NASHVILLE
The burgeoning Tea Party movement should remain leaderless and decentralized, former Republican vice presidential candidate Sarah Palin said Saturday, calling the effort "bigger than any king or queen of the Tea Party."
"Put your faith in ideas. I caution against allowing this movement to be defined by one leader or operation," she told the National Tea Party Convention in Nashville. The small government movement is "a ground-up call to action that's forcing both parties to change the way they're doing business. This is about the people."
In her keynote address, Palin offered her analysis of President Obama's foreign policy record and delivered a critique of his stimulus package -- decrying the federal deficit as "generational theft." The list of Obama's broken promises is long, Palin said in her signature folksy delivery.
"How's that hopey, changing stuff workin' out for ya?" she asked 1,000 or so supporters who paid $300 apiece to attend her speech.
Palin applauded the president's decision to increase forces in Afghanistan while deriding his efforts at diplomacy, singling out North Korea.

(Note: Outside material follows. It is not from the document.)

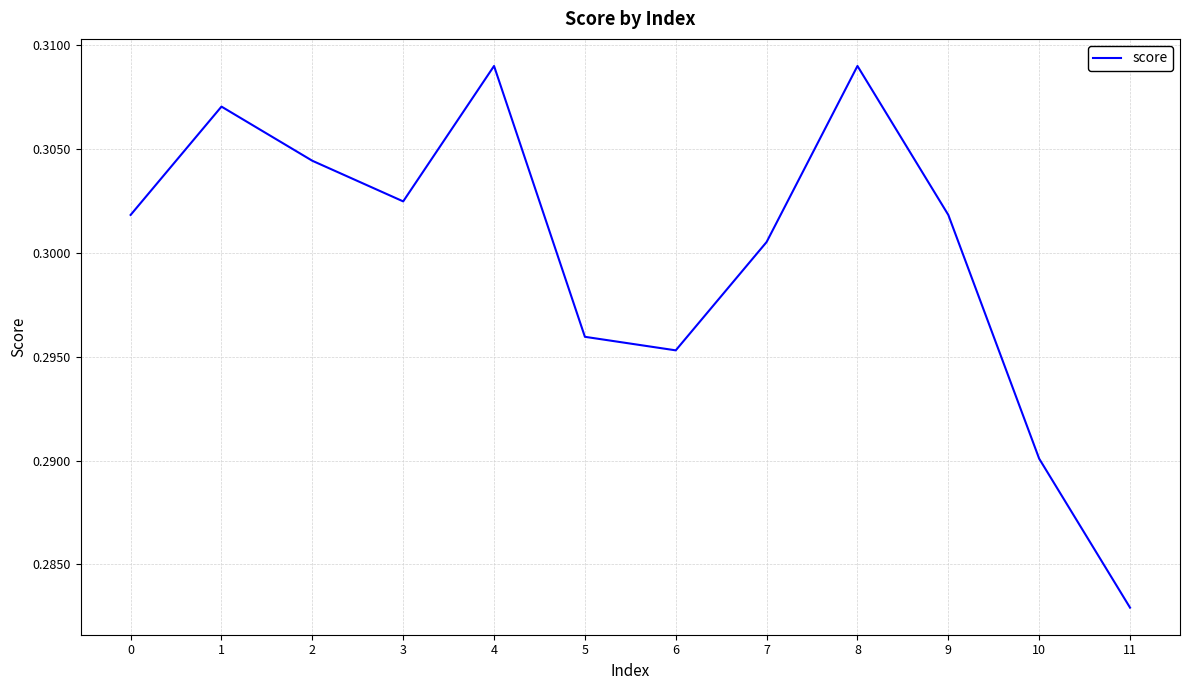

The chart shows a value of 0.5 at 7. True or false?

False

"We must spend less time courting our adversaries and more time working with our allies," the former Alaska governor said. "The lesson of that last year is this: Foreign policy cannot be managed through the politics of personality."
In recent months, Palin has positioned herself outside the Republican Party establishment. She passed on an invitation to attend the annual Conservative Political Action Conference and agreed to speak at the Nashville event.